Im running xpenology bare metal installation and im very Happy with it. Allready replaced 2 dead Drives from RAID 6 all working good. It saves me a lot of Time. For example unraid was very nice Bad Had some issues i did Not expect.
Why not install proxmox on the bare metal of the NUC, then add VMs and containers inside of Proxmox for your reverse proxy, blocky, and other services? Maybe this is what you are doing and I just don’t understand.
I have Proxmox installed on bare metal in my primary home lab server. I also run a Synology NAS on the side. I’m not running Synology Drive for any clients, but I’ve set it up for others before, and it works great in this configuration.
Sorry, due to a typo, there’s some confusion.
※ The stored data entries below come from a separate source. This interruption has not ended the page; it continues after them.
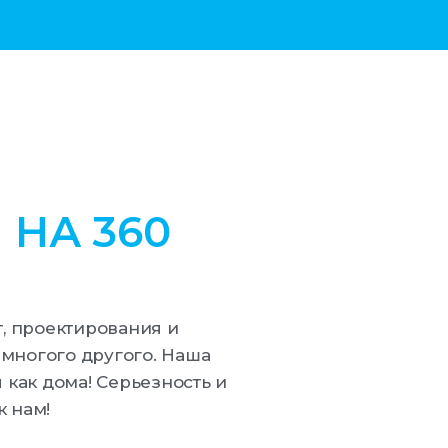
 НА 360
т, проектирования и
 многого другого. Наша
 как дома! Серьезность и
к нам!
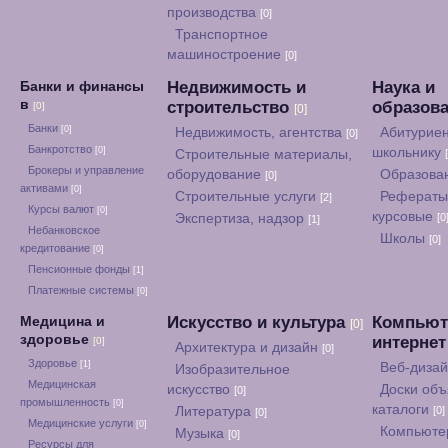
производства
[0]
Транспортное
машиностроение
[0]
Недвижимость и
Наука и
Банки и финансы
в
строительство
образов
[0]
[0]
Банки
[0]
Недвижимость, агентства
Абитуриен
[0]
Банкротство
[0]
школьнику
Строительные материалы,
Брокеры и управление
оборудование
Образова
[0]
активами
[0]
Строительные услуги
Рефераты
[2]
Курсы валют
[0]
курсовые
Экспертиза, надзор
[0
[1]
Небанковское
Школы
[0]
кредитование
[0]
Пенсионные фонды
[1]
Платежные системы
[0]
Искусство и культура
Компьют
Медицина и
[0]
здоровье
интерне
[0]
Архитектура и дизайн
[0]
Здоровье
[1]
Веб-диза
Изобразительное
Медицинская
искусство
Доски объ
[0]
промышленность
[0]
каталоги
Литература
[0]
[0]
Медицинские услуги
[0]
Компьюте
Музыка
[0]
Ресурсы для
I do run proxmox bare-metal, with 2 VMs: Fedora, xpenology.
I’m noodling a plan to do something similar because my synology NAS is running out of space.
But my plan was to have bare metal run proxmox and have xpenology in a proxmox-managed VM.
I’m very much an amateur tinkerer, here, but it’s been my impression that proxmox is a vastly more powerful VM manager than xpenology.
Even in your current setup I’m surprised you don’t have proxmox managing your fedora instance.
I’ve played with proxmox only a little so far, but it seems like it’s purpose-built to be that base-level layer managing everything running on top of it.
Even things like being able to log into each system right in the browser without messing with VNC or some other virtual desktop tool is just baked in.
….but now I wonder if I got the wrong end of the stick here…?
Hoping people who know better than me will weigh in!
Maybe my comment might be a bit misunderstanding, but I do run my Fedora VM within proxmox too. So, I have two VMs, Fedora and Xpenology.
I was just wondering whether the additional VM makes even sense to have it running alongside XP.